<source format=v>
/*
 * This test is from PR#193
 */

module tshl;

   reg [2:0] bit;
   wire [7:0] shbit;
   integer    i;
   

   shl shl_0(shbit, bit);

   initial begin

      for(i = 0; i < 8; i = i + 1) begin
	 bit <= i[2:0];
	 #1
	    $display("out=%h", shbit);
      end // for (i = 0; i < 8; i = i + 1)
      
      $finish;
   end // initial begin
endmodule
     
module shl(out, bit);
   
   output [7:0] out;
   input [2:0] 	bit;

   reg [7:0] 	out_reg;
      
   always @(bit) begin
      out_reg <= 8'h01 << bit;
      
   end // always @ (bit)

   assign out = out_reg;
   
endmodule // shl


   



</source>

...

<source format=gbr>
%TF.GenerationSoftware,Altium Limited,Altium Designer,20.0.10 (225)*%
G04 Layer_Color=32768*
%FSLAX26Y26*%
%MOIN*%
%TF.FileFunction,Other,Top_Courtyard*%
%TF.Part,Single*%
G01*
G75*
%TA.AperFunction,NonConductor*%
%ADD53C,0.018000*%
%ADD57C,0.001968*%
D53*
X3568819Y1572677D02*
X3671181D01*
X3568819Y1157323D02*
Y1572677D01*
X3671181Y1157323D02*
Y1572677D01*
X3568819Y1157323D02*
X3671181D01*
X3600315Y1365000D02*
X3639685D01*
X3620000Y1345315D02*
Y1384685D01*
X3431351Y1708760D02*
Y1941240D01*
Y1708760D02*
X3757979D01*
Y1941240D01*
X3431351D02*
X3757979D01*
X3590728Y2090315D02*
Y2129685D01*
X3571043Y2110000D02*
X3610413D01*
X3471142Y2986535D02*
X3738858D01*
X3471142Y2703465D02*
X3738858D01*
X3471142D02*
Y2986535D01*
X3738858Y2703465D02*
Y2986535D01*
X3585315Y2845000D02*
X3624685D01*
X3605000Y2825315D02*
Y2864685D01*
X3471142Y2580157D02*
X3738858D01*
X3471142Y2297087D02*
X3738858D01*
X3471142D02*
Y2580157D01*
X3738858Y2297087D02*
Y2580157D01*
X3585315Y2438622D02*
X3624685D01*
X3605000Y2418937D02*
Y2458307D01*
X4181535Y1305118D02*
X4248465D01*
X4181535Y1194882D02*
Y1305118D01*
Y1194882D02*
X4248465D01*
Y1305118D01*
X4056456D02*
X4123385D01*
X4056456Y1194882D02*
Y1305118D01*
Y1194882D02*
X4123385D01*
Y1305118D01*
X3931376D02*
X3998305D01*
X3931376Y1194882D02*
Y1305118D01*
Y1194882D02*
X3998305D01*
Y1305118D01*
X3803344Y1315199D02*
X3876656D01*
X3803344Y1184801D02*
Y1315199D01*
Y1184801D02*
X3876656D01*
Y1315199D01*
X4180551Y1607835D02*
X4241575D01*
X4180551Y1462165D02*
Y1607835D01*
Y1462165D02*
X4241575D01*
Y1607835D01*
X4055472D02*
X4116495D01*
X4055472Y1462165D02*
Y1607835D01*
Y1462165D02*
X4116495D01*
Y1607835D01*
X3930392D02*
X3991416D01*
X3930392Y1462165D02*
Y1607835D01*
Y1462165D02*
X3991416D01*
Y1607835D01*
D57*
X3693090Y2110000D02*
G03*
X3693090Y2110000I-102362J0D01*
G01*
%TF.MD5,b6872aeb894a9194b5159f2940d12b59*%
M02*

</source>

---

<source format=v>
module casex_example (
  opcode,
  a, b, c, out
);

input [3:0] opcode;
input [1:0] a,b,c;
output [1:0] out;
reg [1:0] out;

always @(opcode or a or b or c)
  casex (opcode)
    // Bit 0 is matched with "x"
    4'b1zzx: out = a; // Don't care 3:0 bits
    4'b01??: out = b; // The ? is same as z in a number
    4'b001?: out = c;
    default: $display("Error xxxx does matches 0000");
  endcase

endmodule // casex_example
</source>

- WHAT YOU HAVE TO DO
Read the data above and pull out each line that holds the string "display".

- SOLUTION TO THE EXERCISE
	    $display("out=%h", shbit);
    default: $display("Error xxxx does matches 0000");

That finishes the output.